Listening to music and perceiving its structure is a fairly easy task for humans, even for listeners without formal musical training. For example, we can notice changes of notes, chords and keys, though we might not be able to name them (segmentation based on tonality and harmonic analysis); we can parse a musical piece into phrases or sections (segmentation based on recurrent structural analysis); we can identify and memorize the main themes or the catchiest parts – hooks - of a piece (summarization based on hook analysis); we can detect the most informative musical parts for making certain judgments (detection of salience for classification). However, building computational models to mimic these processes is a hard problem. Furthermore, the amount of digital music that has been generated and stored has already become unfathomable. How to efficiently store and retrieve the digital content is an important real-world problem.|
This dissertation presents our research on automatic music segmentation, summarization and classification using a framework combining music cognition, machine learning and signal processing. It will inquire scientifically into the nature of human perception of music, and offer a practical solution to difficult problems of machine intelligence for automatic musical content analysis and pattern discovery.

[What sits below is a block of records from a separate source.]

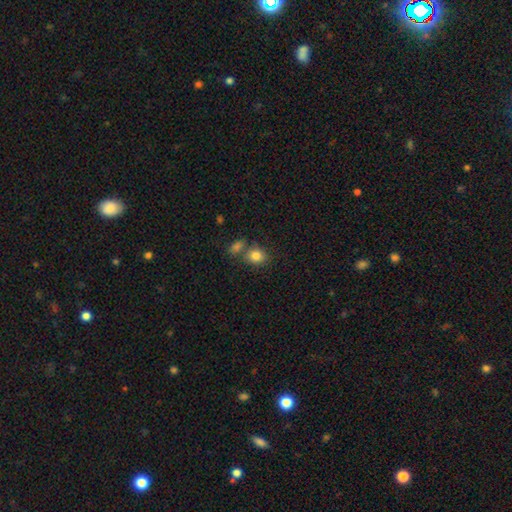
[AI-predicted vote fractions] Smooth or featured?
  - smooth: 83% *
  - star or artifact: 10%
  - featured or disk: 7%
How rounded?
  - round: 63% *
  - in between: 36%
  - cigar-shaped: 1%
Merging?
  - none: 59% *
  - merger: 25%
  - minor disturbance: 12%
  - major disturbance: 4%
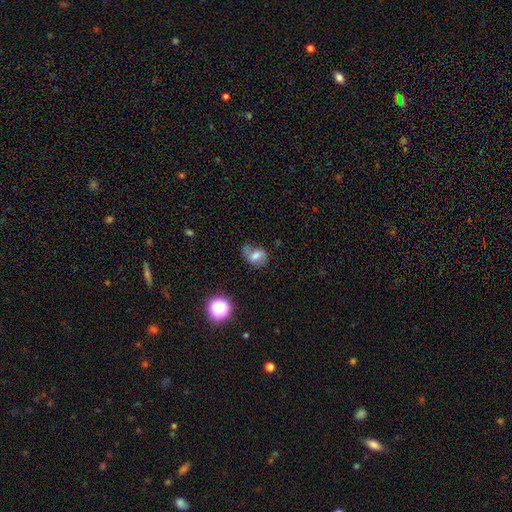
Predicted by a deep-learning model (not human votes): smooth-or-featured: smooth: 53% | featured or disk: 33% | star or artifact: 14%
  how-rounded: in between: 64% | round: 34% | cigar-shaped: 2%
  merging: none: 45% | minor disturbance: 27% | major disturbance: 17% | merger: 11%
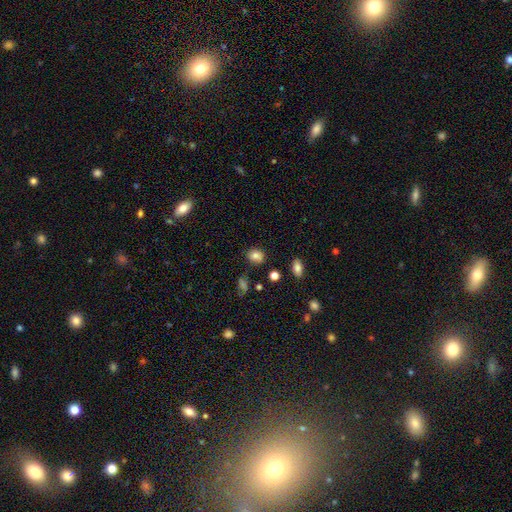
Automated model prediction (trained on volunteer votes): Morphology: type=smooth (81%); roundness=round (56%); merging=none (81%).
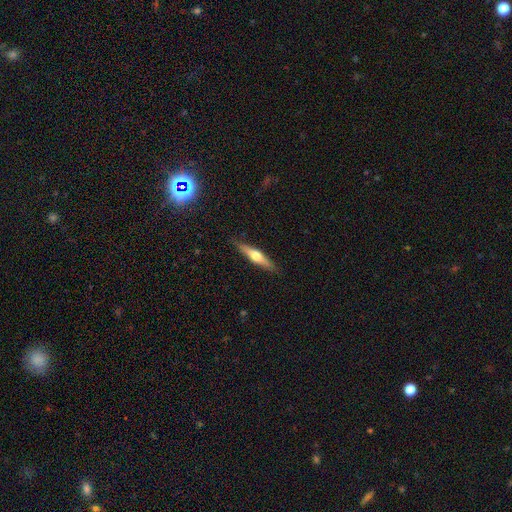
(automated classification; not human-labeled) Smooth or featured?
  - featured or disk: 57% *
  - smooth: 38%
  - star or artifact: 6%
Edge-on disk?
  - yes: 95% *
  - no: 5%
Edge-on bulge?
  - rounded: 92% *
  - boxy: 4%
  - none: 4%
Merging?
  - none: 88% *
  - minor disturbance: 9%
  - major disturbance: 2%
  - merger: 1%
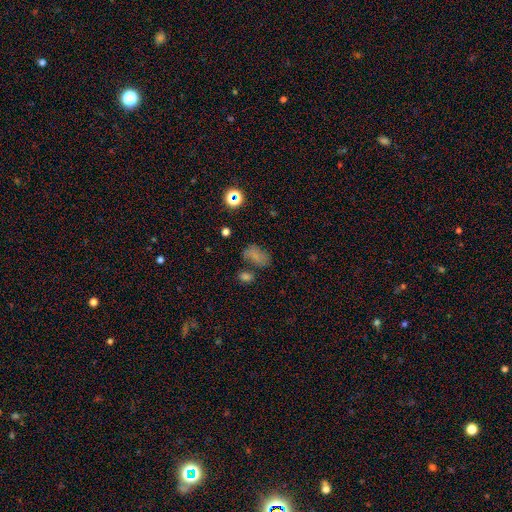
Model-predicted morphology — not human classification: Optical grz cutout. It shows a smooth galaxy with no disk features (65%) that is in between round and cigar-shaped (85%). Merging: none (51%).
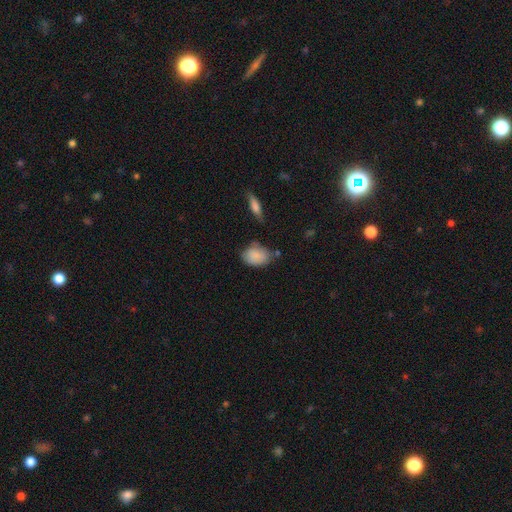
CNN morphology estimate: The model was most divided on "merging": none: 57%, minor disturbance: 30%, major disturbance: 7%, merger: 6%. More confident: smooth or featured — smooth (86%); how rounded — in between (79%).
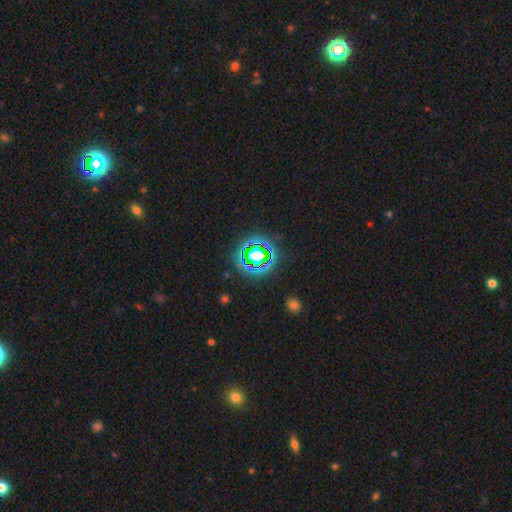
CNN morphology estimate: Overall: star or artifact (70%).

Specifically, for segmentation, an HMM-based approach will be used for key change and chord change detection; and a method for detecting the self-similarity property using approximate pattern matching will be presented for recurrent structural analysis. For summarization, we will investigate the locations where the catchiest parts of a musical piece normally appear and develop strategies for automatically generating music thumbnails based on this analysis. For musical salience detection, we will examine methods for weighting the importance of musical segments based on the confidence of classification. Two classification techniques and their definitions of confidence will be explored. The effectiveness of all our methods will be demonstrated by quantitative evaluations and/or human experiments on complex real-world musical stimuli.